Dr. Pitchford was also instrumental in connecting Tracy with other students, which further motivated her to continue her program. “It was very powerful,” she says. “At NCU, you are not just a number in a PhD program. You are an apprentice of great minds, learning to master the field together.”

“At NCU, you are not just a number in a PhD program. You are an apprentice of great minds, learning to master the field together.”

Emotions still weigh heavy as Tracy learns more about her husband’s condition. While she continues to carry the guilt of his death, she says she no longer feels like a failure and knows that she will ultimately be free of this burden.

“My husband felt there was no way out…no hope of recovery,” she says. But with the help of her mentors, Tracy hopes to transform her own experiences into brand new research that will save the lives of others.

After earning her doctorate, Tracy plans to pursue a field in therapy to work with those in our military who have PTSD and who are suffering from the same things as her husband.

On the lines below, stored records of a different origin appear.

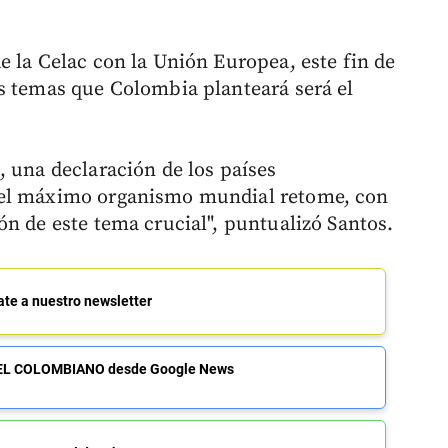
e la Celac con la Unión Europea, este fin de
s temas que Colombia planteará será el
, una declaración de los países
 el máximo organismo mundial retome, con
ón de este tema crucial", puntualizó Santos.
ate a nuestro newsletter
de EL COLOMBIANO desde Google News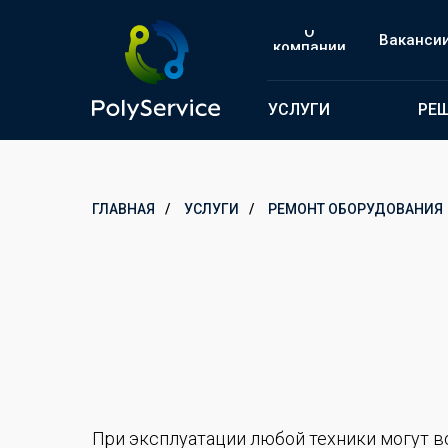
О
Ваканси
компании
УСЛУГИ
РЕ
ГЛАВНАЯ
/
УСЛУГИ
/
РЕМОНТ ОБОРУДОВАНИЯ
При эксплуатации любой техники могут в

She is also keeping a professional journal and plans to write and publish materials to support veterans. “I want more resources out there for veterans,” she says. “I don’t want another family to go through what I went through.”

For Tracy, the doctoral journey thus far has been more than an academic assignment, more than an extensive paper…it is her grieving process elaborately conducted in stages. She has learned that she has the perseverance and dedication to invest in herself, and she says she is stronger than she ever thought.

“I am so thankful for my experience at NCU. This journey has not only changed my life, it has saved my life. It is giving me hope to help someone else. And that hope is what I need to keep going.”